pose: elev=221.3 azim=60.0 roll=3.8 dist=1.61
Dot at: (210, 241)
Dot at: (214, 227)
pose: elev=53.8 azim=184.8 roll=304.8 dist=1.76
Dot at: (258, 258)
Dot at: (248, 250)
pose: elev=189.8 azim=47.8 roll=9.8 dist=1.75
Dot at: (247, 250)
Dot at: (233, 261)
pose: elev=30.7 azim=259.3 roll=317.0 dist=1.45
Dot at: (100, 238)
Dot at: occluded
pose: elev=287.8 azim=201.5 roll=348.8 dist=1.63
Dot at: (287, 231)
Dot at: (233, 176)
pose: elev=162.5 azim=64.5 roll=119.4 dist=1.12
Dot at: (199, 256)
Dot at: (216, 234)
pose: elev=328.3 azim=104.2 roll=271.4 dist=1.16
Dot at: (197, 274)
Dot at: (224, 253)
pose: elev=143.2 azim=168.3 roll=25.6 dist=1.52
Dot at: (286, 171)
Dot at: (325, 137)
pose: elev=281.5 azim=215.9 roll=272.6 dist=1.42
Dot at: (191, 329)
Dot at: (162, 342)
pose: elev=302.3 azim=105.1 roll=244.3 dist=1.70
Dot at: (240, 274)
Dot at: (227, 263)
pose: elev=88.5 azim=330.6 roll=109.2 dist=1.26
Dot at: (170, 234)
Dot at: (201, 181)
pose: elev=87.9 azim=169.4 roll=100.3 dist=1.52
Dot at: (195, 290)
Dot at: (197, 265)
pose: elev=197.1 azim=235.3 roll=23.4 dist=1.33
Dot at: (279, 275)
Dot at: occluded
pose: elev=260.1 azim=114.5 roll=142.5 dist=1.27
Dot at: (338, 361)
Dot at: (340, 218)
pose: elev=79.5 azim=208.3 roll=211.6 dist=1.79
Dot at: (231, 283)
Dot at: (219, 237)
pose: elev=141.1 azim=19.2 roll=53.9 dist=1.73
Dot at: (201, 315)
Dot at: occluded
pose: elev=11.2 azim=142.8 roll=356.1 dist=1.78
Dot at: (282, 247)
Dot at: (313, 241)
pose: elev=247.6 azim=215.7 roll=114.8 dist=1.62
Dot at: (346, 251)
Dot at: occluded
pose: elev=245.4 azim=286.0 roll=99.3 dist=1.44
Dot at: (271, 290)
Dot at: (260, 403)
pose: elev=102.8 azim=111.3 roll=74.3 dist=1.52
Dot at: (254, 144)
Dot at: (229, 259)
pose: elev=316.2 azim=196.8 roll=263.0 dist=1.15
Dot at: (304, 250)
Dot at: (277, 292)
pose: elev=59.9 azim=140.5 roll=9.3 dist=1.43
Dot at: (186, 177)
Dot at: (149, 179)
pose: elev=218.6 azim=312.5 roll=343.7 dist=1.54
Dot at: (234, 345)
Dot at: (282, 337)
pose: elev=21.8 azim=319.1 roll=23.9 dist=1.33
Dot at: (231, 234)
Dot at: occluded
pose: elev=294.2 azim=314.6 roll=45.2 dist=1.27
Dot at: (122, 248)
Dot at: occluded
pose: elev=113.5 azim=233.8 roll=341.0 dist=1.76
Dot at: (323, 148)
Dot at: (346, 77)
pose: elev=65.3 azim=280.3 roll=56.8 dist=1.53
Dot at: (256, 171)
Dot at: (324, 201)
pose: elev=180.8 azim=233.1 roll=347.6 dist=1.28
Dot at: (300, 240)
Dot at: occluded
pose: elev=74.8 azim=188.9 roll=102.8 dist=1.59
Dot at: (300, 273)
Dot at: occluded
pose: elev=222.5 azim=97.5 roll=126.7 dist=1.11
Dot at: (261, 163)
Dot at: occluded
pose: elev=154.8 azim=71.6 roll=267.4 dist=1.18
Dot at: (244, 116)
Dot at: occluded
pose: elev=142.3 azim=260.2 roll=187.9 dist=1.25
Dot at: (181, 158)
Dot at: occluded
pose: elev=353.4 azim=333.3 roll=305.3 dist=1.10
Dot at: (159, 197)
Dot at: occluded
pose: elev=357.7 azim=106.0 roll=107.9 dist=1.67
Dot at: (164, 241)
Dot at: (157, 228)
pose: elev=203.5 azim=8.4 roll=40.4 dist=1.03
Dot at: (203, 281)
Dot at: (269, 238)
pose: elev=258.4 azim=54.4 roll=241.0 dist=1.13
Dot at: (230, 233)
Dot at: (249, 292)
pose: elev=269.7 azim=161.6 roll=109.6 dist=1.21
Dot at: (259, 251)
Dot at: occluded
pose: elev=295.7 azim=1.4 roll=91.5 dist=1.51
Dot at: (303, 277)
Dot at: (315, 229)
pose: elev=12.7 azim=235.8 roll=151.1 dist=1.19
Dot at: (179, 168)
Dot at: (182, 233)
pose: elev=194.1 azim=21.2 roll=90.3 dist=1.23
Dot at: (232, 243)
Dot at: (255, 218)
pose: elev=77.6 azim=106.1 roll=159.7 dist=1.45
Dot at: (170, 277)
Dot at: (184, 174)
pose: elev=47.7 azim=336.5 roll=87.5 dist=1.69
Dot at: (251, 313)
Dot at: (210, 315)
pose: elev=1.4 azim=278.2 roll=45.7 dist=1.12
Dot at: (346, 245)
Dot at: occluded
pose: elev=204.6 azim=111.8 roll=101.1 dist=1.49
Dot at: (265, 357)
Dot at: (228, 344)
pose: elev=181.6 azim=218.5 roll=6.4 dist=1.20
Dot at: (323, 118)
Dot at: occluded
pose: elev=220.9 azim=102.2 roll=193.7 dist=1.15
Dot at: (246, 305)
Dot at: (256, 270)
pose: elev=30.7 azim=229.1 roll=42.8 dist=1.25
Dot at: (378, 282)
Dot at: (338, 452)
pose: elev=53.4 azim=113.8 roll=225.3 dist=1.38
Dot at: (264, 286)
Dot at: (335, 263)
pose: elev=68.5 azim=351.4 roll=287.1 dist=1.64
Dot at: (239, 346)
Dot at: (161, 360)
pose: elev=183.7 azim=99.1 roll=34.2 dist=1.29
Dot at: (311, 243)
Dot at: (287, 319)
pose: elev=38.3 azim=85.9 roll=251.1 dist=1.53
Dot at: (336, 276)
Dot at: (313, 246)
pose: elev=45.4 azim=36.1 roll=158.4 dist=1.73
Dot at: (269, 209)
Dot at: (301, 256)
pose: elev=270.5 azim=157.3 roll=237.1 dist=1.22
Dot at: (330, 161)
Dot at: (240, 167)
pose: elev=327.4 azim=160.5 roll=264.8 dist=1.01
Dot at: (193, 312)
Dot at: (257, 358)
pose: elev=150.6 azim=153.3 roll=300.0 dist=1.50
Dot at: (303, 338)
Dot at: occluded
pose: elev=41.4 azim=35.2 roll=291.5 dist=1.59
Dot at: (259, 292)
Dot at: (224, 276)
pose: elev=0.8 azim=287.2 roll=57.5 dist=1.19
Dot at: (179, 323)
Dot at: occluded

__INSTRUCTION__
Reproduce all of the material above verbatim, line by line, without altering any value.

__EXPECTED ANSWER__
pose: elev=221.3 azim=60.0 roll=3.8 dist=1.61
Dot at: (210, 241)
Dot at: (214, 227)
pose: elev=53.8 azim=184.8 roll=304.8 dist=1.76
Dot at: (258, 258)
Dot at: (248, 250)
pose: elev=189.8 azim=47.8 roll=9.8 dist=1.75
Dot at: (247, 250)
Dot at: (233, 261)
pose: elev=30.7 azim=259.3 roll=317.0 dist=1.45
Dot at: (100, 238)
Dot at: occluded
pose: elev=287.8 azim=201.5 roll=348.8 dist=1.63
Dot at: (287, 231)
Dot at: (233, 176)
pose: elev=162.5 azim=64.5 roll=119.4 dist=1.12
Dot at: (199, 256)
Dot at: (216, 234)
pose: elev=328.3 azim=104.2 roll=271.4 dist=1.16
Dot at: (197, 274)
Dot at: (224, 253)
pose: elev=143.2 azim=168.3 roll=25.6 dist=1.52
Dot at: (286, 171)
Dot at: (325, 137)
pose: elev=281.5 azim=215.9 roll=272.6 dist=1.42
Dot at: (191, 329)
Dot at: (162, 342)
pose: elev=302.3 azim=105.1 roll=244.3 dist=1.70
Dot at: (240, 274)
Dot at: (227, 263)
pose: elev=88.5 azim=330.6 roll=109.2 dist=1.26
Dot at: (170, 234)
Dot at: (201, 181)
pose: elev=87.9 azim=169.4 roll=100.3 dist=1.52
Dot at: (195, 290)
Dot at: (197, 265)
pose: elev=197.1 azim=235.3 roll=23.4 dist=1.33
Dot at: (279, 275)
Dot at: occluded
pose: elev=260.1 azim=114.5 roll=142.5 dist=1.27
Dot at: (338, 361)
Dot at: (340, 218)
pose: elev=79.5 azim=208.3 roll=211.6 dist=1.79
Dot at: (231, 283)
Dot at: (219, 237)
pose: elev=141.1 azim=19.2 roll=53.9 dist=1.73
Dot at: (201, 315)
Dot at: occluded
pose: elev=11.2 azim=142.8 roll=356.1 dist=1.78
Dot at: (282, 247)
Dot at: (313, 241)
pose: elev=247.6 azim=215.7 roll=114.8 dist=1.62
Dot at: (346, 251)
Dot at: occluded
pose: elev=245.4 azim=286.0 roll=99.3 dist=1.44
Dot at: (271, 290)
Dot at: (260, 403)
pose: elev=102.8 azim=111.3 roll=74.3 dist=1.52
Dot at: (254, 144)
Dot at: (229, 259)
pose: elev=316.2 azim=196.8 roll=263.0 dist=1.15
Dot at: (304, 250)
Dot at: (277, 292)
pose: elev=59.9 azim=140.5 roll=9.3 dist=1.43
Dot at: (186, 177)
Dot at: (149, 179)
pose: elev=218.6 azim=312.5 roll=343.7 dist=1.54
Dot at: (234, 345)
Dot at: (282, 337)
pose: elev=21.8 azim=319.1 roll=23.9 dist=1.33
Dot at: (231, 234)
Dot at: occluded
pose: elev=294.2 azim=314.6 roll=45.2 dist=1.27
Dot at: (122, 248)
Dot at: occluded
pose: elev=113.5 azim=233.8 roll=341.0 dist=1.76
Dot at: (323, 148)
Dot at: (346, 77)
pose: elev=65.3 azim=280.3 roll=56.8 dist=1.53
Dot at: (256, 171)
Dot at: (324, 201)
pose: elev=180.8 azim=233.1 roll=347.6 dist=1.28
Dot at: (300, 240)
Dot at: occluded
pose: elev=74.8 azim=188.9 roll=102.8 dist=1.59
Dot at: (300, 273)
Dot at: occluded
pose: elev=222.5 azim=97.5 roll=126.7 dist=1.11
Dot at: (261, 163)
Dot at: occluded
pose: elev=154.8 azim=71.6 roll=267.4 dist=1.18
Dot at: (244, 116)
Dot at: occluded
pose: elev=142.3 azim=260.2 roll=187.9 dist=1.25
Dot at: (181, 158)
Dot at: occluded
pose: elev=353.4 azim=333.3 roll=305.3 dist=1.10
Dot at: (159, 197)
Dot at: occluded
pose: elev=357.7 azim=106.0 roll=107.9 dist=1.67
Dot at: (164, 241)
Dot at: (157, 228)
pose: elev=203.5 azim=8.4 roll=40.4 dist=1.03
Dot at: (203, 281)
Dot at: (269, 238)
pose: elev=258.4 azim=54.4 roll=241.0 dist=1.13
Dot at: (230, 233)
Dot at: (249, 292)
pose: elev=269.7 azim=161.6 roll=109.6 dist=1.21
Dot at: (259, 251)
Dot at: occluded
pose: elev=295.7 azim=1.4 roll=91.5 dist=1.51
Dot at: (303, 277)
Dot at: (315, 229)
pose: elev=12.7 azim=235.8 roll=151.1 dist=1.19
Dot at: (179, 168)
Dot at: (182, 233)
pose: elev=194.1 azim=21.2 roll=90.3 dist=1.23
Dot at: (232, 243)
Dot at: (255, 218)
pose: elev=77.6 azim=106.1 roll=159.7 dist=1.45
Dot at: (170, 277)
Dot at: (184, 174)
pose: elev=47.7 azim=336.5 roll=87.5 dist=1.69
Dot at: (251, 313)
Dot at: (210, 315)
pose: elev=1.4 azim=278.2 roll=45.7 dist=1.12
Dot at: (346, 245)
Dot at: occluded
pose: elev=204.6 azim=111.8 roll=101.1 dist=1.49
Dot at: (265, 357)
Dot at: (228, 344)
pose: elev=181.6 azim=218.5 roll=6.4 dist=1.20
Dot at: (323, 118)
Dot at: occluded
pose: elev=220.9 azim=102.2 roll=193.7 dist=1.15
Dot at: (246, 305)
Dot at: (256, 270)
pose: elev=30.7 azim=229.1 roll=42.8 dist=1.25
Dot at: (378, 282)
Dot at: (338, 452)
pose: elev=53.4 azim=113.8 roll=225.3 dist=1.38
Dot at: (264, 286)
Dot at: (335, 263)
pose: elev=68.5 azim=351.4 roll=287.1 dist=1.64
Dot at: (239, 346)
Dot at: (161, 360)
pose: elev=183.7 azim=99.1 roll=34.2 dist=1.29
Dot at: (311, 243)
Dot at: (287, 319)
pose: elev=38.3 azim=85.9 roll=251.1 dist=1.53
Dot at: (336, 276)
Dot at: (313, 246)
pose: elev=45.4 azim=36.1 roll=158.4 dist=1.73
Dot at: (269, 209)
Dot at: (301, 256)
pose: elev=270.5 azim=157.3 roll=237.1 dist=1.22
Dot at: (330, 161)
Dot at: (240, 167)
pose: elev=327.4 azim=160.5 roll=264.8 dist=1.01
Dot at: (193, 312)
Dot at: (257, 358)
pose: elev=150.6 azim=153.3 roll=300.0 dist=1.50
Dot at: (303, 338)
Dot at: occluded
pose: elev=41.4 azim=35.2 roll=291.5 dist=1.59
Dot at: (259, 292)
Dot at: (224, 276)
pose: elev=0.8 azim=287.2 roll=57.5 dist=1.19
Dot at: (179, 323)
Dot at: occluded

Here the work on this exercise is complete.